La bambina aveva trascorso una giornata serena facendo il bagno nelle acque dolci del lago Claiborne, in Louisiana, quando ha cominciato a manifestare i primi segnali della malattia. Portata d’urgenza in ospedale a Shreveport il 15 agosto, Lillian ha combattuto per giorni tra la vita e la morte, fino a spegnersi sabato 22 agosto, appena un giorno dopo aver festeggiato il suo ottavo compleanno.
Indice
Che cos’è la Naegleria fowleri e in quali ambienti si sviluppa
La Naegleria fowleri è un microrganismo unicellulare estremamente pericoloso che si sviluppa tipicamente nelle acque dolci calde: laghi, fiumi, stagni, canali e sorgenti termali rappresentano il suo habitat naturale. Questo parassita cresce in condizioni ottimali con temperature che oscillano tra i 26 e i 46 gradi, moltiplicandosi con particolare intensità nei periodi estivi più torridi. Può essere presente anche in specchi d’acqua stagnante, effluenti industriali o piscine con manutenzione insufficiente. I cambiamenti climatici in atto e il conseguente aumento delle temperature nei bacini idrici stanno spingendo gli scienziati a mettere in guardia sulla possibile espansione geografica di questo organismo verso zone finora mai colpite.

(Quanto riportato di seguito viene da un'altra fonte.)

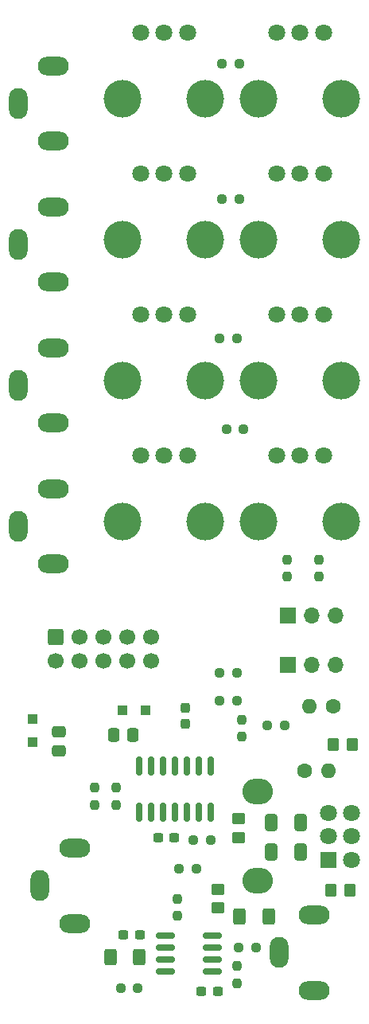
<source format=gbs>
G04 #@! TF.GenerationSoftware,KiCad,Pcbnew,6.0.5-a6ca702e91~116~ubuntu22.04.1*
G04 #@! TF.CreationDate,2022-06-02T14:51:50-07:00*
G04 #@! TF.ProjectId,HEAR,48454152-2e6b-4696-9361-645f70636258,2.1*
G04 #@! TF.SameCoordinates,Original*
G04 #@! TF.FileFunction,Soldermask,Bot*
G04 #@! TF.FilePolarity,Negative*
%FSLAX46Y46*%
G04 Gerber Fmt 4.6, Leading zero omitted, Abs format (unit mm)*
G04 Created by KiCad (PCBNEW 6.0.5-a6ca702e91~116~ubuntu22.04.1) date 2022-06-02 14:51:50*
%MOMM*%
%LPD*%
G01*
G04 APERTURE LIST*
G04 Aperture macros list*
%AMRoundRect*
0 Rectangle with rounded corners*
0 $1 Rounding radius*
0 $2 $3 $4 $5 $6 $7 $8 $9 X,Y pos of 4 corners*
0 Add a 4 corners polygon primitive as box body*
4,1,4,$2,$3,$4,$5,$6,$7,$8,$9,$2,$3,0*
0 Add four circle primitives for the rounded corners*
1,1,$1+$1,$2,$3*
1,1,$1+$1,$4,$5*
1,1,$1+$1,$6,$7*
1,1,$1+$1,$8,$9*
0 Add four rect primitives between the rounded corners*
20,1,$1+$1,$2,$3,$4,$5,0*
20,1,$1+$1,$4,$5,$6,$7,0*
20,1,$1+$1,$6,$7,$8,$9,0*
20,1,$1+$1,$8,$9,$2,$3,0*%
G04 Aperture macros list end*
%ADD10R,1.000000X1.000000*%
%ADD11O,3.300000X2.000000*%
%ADD12O,2.000000X3.300000*%
%ADD13C,4.000000*%
%ADD14C,1.800000*%
%ADD15O,3.240000X2.720000*%
%ADD16R,1.800000X1.800000*%
%ADD17RoundRect,0.250000X0.337500X0.475000X-0.337500X0.475000X-0.337500X-0.475000X0.337500X-0.475000X0*%
%ADD18RoundRect,0.250000X-0.475000X0.337500X-0.475000X-0.337500X0.475000X-0.337500X0.475000X0.337500X0*%
%ADD19RoundRect,0.237500X0.237500X-0.300000X0.237500X0.300000X-0.237500X0.300000X-0.237500X-0.300000X0*%
%ADD20RoundRect,0.237500X-0.300000X-0.237500X0.300000X-0.237500X0.300000X0.237500X-0.300000X0.237500X0*%
%ADD21RoundRect,0.237500X0.300000X0.237500X-0.300000X0.237500X-0.300000X-0.237500X0.300000X-0.237500X0*%
%ADD22RoundRect,0.237500X-0.250000X-0.237500X0.250000X-0.237500X0.250000X0.237500X-0.250000X0.237500X0*%
%ADD23RoundRect,0.237500X-0.237500X0.250000X-0.237500X-0.250000X0.237500X-0.250000X0.237500X0.250000X0*%
%ADD24RoundRect,0.237500X0.237500X-0.250000X0.237500X0.250000X-0.237500X0.250000X-0.237500X-0.250000X0*%
%ADD25RoundRect,0.237500X0.250000X0.237500X-0.250000X0.237500X-0.250000X-0.237500X0.250000X-0.237500X0*%
%ADD26RoundRect,0.150000X-0.150000X0.825000X-0.150000X-0.825000X0.150000X-0.825000X0.150000X0.825000X0*%
%ADD27RoundRect,0.250000X-0.600000X0.600000X-0.600000X-0.600000X0.600000X-0.600000X0.600000X0.600000X0*%
%ADD28C,1.700000*%
%ADD29RoundRect,0.250000X0.412500X0.650000X-0.412500X0.650000X-0.412500X-0.650000X0.412500X-0.650000X0*%
%ADD30RoundRect,0.250000X-0.400000X-0.625000X0.400000X-0.625000X0.400000X0.625000X-0.400000X0.625000X0*%
%ADD31R,1.700000X1.700000*%
%ADD32O,1.700000X1.700000*%
%ADD33RoundRect,0.250000X0.350000X0.450000X-0.350000X0.450000X-0.350000X-0.450000X0.350000X-0.450000X0*%
%ADD34RoundRect,0.250000X0.450000X-0.350000X0.450000X0.350000X-0.450000X0.350000X-0.450000X-0.350000X0*%
%ADD35RoundRect,0.250000X-0.450000X0.350000X-0.450000X-0.350000X0.450000X-0.350000X0.450000X0.350000X0*%
%ADD36RoundRect,0.150000X0.825000X0.150000X-0.825000X0.150000X-0.825000X-0.150000X0.825000X-0.150000X0*%
%ADD37C,1.600000*%
%ADD38O,1.600000X1.600000*%
%ADD39RoundRect,0.250000X0.400000X0.625000X-0.400000X0.625000X-0.400000X-0.625000X0.400000X-0.625000X0*%
G04 APERTURE END LIST*
D10*
X17526000Y-100350000D03*
X17526000Y-102850000D03*
X27071000Y-99441000D03*
X29571000Y-99441000D03*
D11*
X19685000Y-53911000D03*
D12*
X15985000Y-49911000D03*
D11*
X19685000Y-45911000D03*
D13*
X41600000Y-79400000D03*
X50400000Y-79400000D03*
D14*
X43500000Y-72400000D03*
X46000000Y-72400000D03*
X48500000Y-72400000D03*
D11*
X19685000Y-38925000D03*
D12*
X15985000Y-34925000D03*
D11*
X19685000Y-30925000D03*
X19685000Y-68897000D03*
D12*
X15985000Y-64897000D03*
D11*
X19685000Y-60897000D03*
D13*
X27100000Y-34400000D03*
X35900000Y-34400000D03*
D14*
X29000000Y-27400000D03*
X31500000Y-27400000D03*
X34000000Y-27400000D03*
D13*
X41600000Y-49400000D03*
X50400000Y-49400000D03*
D14*
X43500000Y-42400000D03*
X46000000Y-42400000D03*
X48500000Y-42400000D03*
D13*
X50400000Y-64400000D03*
X41600000Y-64400000D03*
D14*
X43500000Y-57400000D03*
X46000000Y-57400000D03*
X48500000Y-57400000D03*
D15*
X41503600Y-117616800D03*
X41503600Y-108116800D03*
D16*
X49003600Y-115366800D03*
D14*
X49003600Y-112866800D03*
X49003600Y-110366800D03*
X51503600Y-115366800D03*
X51503600Y-112866800D03*
X51503600Y-110366800D03*
D13*
X35900000Y-64400000D03*
X27100000Y-64400000D03*
D14*
X29000000Y-57400000D03*
X31500000Y-57400000D03*
X34000000Y-57400000D03*
D11*
X21971000Y-122110000D03*
D12*
X18271000Y-118110000D03*
D11*
X21971000Y-114110000D03*
D13*
X27100000Y-49400000D03*
X35900000Y-49400000D03*
D14*
X29000000Y-42400000D03*
X31500000Y-42400000D03*
X34000000Y-42400000D03*
D13*
X27100000Y-79400000D03*
X35900000Y-79400000D03*
D14*
X29000000Y-72400000D03*
X31500000Y-72400000D03*
X34000000Y-72400000D03*
D13*
X50400000Y-34400000D03*
X41600000Y-34400000D03*
D14*
X43500000Y-27400000D03*
X46000000Y-27400000D03*
X48500000Y-27400000D03*
D11*
X19685000Y-83883000D03*
D12*
X15985000Y-79883000D03*
D11*
X19685000Y-75883000D03*
X47498000Y-129222000D03*
D12*
X43798000Y-125222000D03*
D11*
X47498000Y-121222000D03*
D17*
X28215500Y-102108000D03*
X26140500Y-102108000D03*
D18*
X20320000Y-101705500D03*
X20320000Y-103780500D03*
D19*
X33782000Y-100938500D03*
X33782000Y-99213500D03*
D20*
X30887500Y-113030000D03*
X32612500Y-113030000D03*
D21*
X28929500Y-123317000D03*
X27204500Y-123317000D03*
X37235300Y-129336800D03*
X35510300Y-129336800D03*
D22*
X37441500Y-98425000D03*
X39266500Y-98425000D03*
D23*
X48006000Y-83415500D03*
X48006000Y-85240500D03*
X44653200Y-83415500D03*
X44653200Y-85240500D03*
X39751000Y-100433500D03*
X39751000Y-102258500D03*
D22*
X42521500Y-101092000D03*
X44346500Y-101092000D03*
D24*
X26416000Y-109497500D03*
X26416000Y-107672500D03*
D22*
X34647500Y-113284000D03*
X36472500Y-113284000D03*
D23*
X24130000Y-107672500D03*
X24130000Y-109497500D03*
D25*
X34948500Y-116332000D03*
X33123500Y-116332000D03*
D26*
X28829000Y-105348000D03*
X30099000Y-105348000D03*
X31369000Y-105348000D03*
X32639000Y-105348000D03*
X33909000Y-105348000D03*
X35179000Y-105348000D03*
X36449000Y-105348000D03*
X36449000Y-110298000D03*
X35179000Y-110298000D03*
X33909000Y-110298000D03*
X32639000Y-110298000D03*
X31369000Y-110298000D03*
X30099000Y-110298000D03*
X28829000Y-110298000D03*
D27*
X19964400Y-91694000D03*
D28*
X19964400Y-94234000D03*
X22504400Y-91694000D03*
X22504400Y-94234000D03*
X25044400Y-91694000D03*
X25044400Y-94234000D03*
X27584400Y-91694000D03*
X27584400Y-94234000D03*
X30124400Y-91694000D03*
X30124400Y-94234000D03*
D22*
X38152700Y-69545200D03*
X39977700Y-69545200D03*
D29*
X46012500Y-111404400D03*
X42887500Y-111404400D03*
D30*
X25780400Y-125730000D03*
X28880400Y-125730000D03*
D29*
X46012500Y-114554000D03*
X42887500Y-114554000D03*
D31*
X44704000Y-94615000D03*
D32*
X47244000Y-94615000D03*
X49784000Y-94615000D03*
D24*
X39268400Y-128471300D03*
X39268400Y-126646300D03*
D33*
X51292000Y-118618000D03*
X49292000Y-118618000D03*
D22*
X37441500Y-59944000D03*
X39266500Y-59944000D03*
D34*
X37211000Y-120481600D03*
X37211000Y-118481600D03*
D35*
X39420800Y-111014000D03*
X39420800Y-113014000D03*
D33*
X51546000Y-103124000D03*
X49546000Y-103124000D03*
D23*
X32893000Y-119483500D03*
X32893000Y-121308500D03*
D36*
X36612600Y-123418600D03*
X36612600Y-124688600D03*
X36612600Y-125958600D03*
X36612600Y-127228600D03*
X31662600Y-127228600D03*
X31662600Y-125958600D03*
X31662600Y-124688600D03*
X31662600Y-123418600D03*
D37*
X46482000Y-105918000D03*
D38*
X49022000Y-105918000D03*
D31*
X44719000Y-89408000D03*
D32*
X47259000Y-89408000D03*
X49799000Y-89408000D03*
D25*
X41298500Y-124714000D03*
X39473500Y-124714000D03*
D39*
X42647200Y-121412000D03*
X39547200Y-121412000D03*
D22*
X26900500Y-128981200D03*
X28725500Y-128981200D03*
X37441500Y-95504000D03*
X39266500Y-95504000D03*
X37695500Y-45085000D03*
X39520500Y-45085000D03*
X37695500Y-30734000D03*
X39520500Y-30734000D03*
D37*
X49559000Y-99060000D03*
D38*
X47019000Y-99060000D03*
M02*

</source>
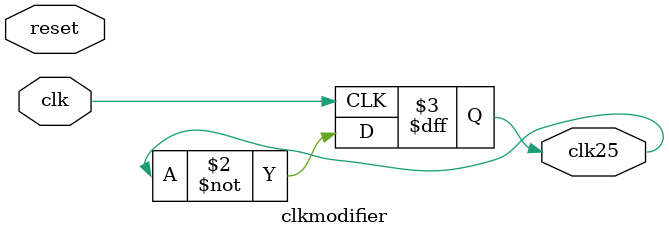
<source format=sv>
module clkmodifier(
	input logic clk, reset,
	output logic clk25
	);
	//Cut the clock in half
	always_ff @(posedge clk)
	begin
		if (reset)
		begin
			clk25 <= 0;
		end
		clk25 <= ~clk25;
	end
endmodule

</source>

Come avviene l’infezione e il suo sviluppo nell’organismo
Capire il meccanismo d’azione della Naegleria fowleri è essenziale per comprenderne la reale pericolosità. Il microrganismo non provoca infezione se ingerito bevendo acqua contaminata, e non esiste alcuna possibilità di trasmissione interumana. Il contagio si verifica unicamente quando l’acqua entra con pressione nelle cavità nasali, tipicamente durante tuffi, immersioni o nuotate vigorose. Dopo essere penetrata attraverso il naso, l’ameba risale velocemente lungo i nervi olfattivi raggiungendo infine il cervello. A quel punto si scatena un processo distruttivo implacabile che sfocia nella meningoencefalite amebica primaria (PAM), una malattia contraddistinta da rapido gonfiore e distruzione dei tessuti cerebrali.
I segnali della malattia e un tasso di letalità impressionante
Individuare tempestivamente questa patologia è estremamente arduo per i medici: i primi sintomi ricordano da vicino quelli di una comune influenza o di una meningite di origine batterica, con manifestazioni quali febbre alta, nausea, vomito, forte mal di testa e rigidità del collo. Nel giro di poche giornate il quadro clinico peggiora vertiginosamente, comparendo perdita dell’olfatto, rigidità della nuca, sensibilità alla luce, allucinazioni, crisi convulsive e stato comatoso. La conferma diagnostica richiede necessariamente una puntura lombare oppure una biopsia del tessuto cerebrale. Con una percentuale di decessi che supera il 97% dei casi registrati e appena oltre 180 episodi documentati negli Stati Uniti dal 1937 fino ad oggi, l’infezione da Naegleria fowleri resta un evento clinico estremamente raro ma quasi sempre mortale.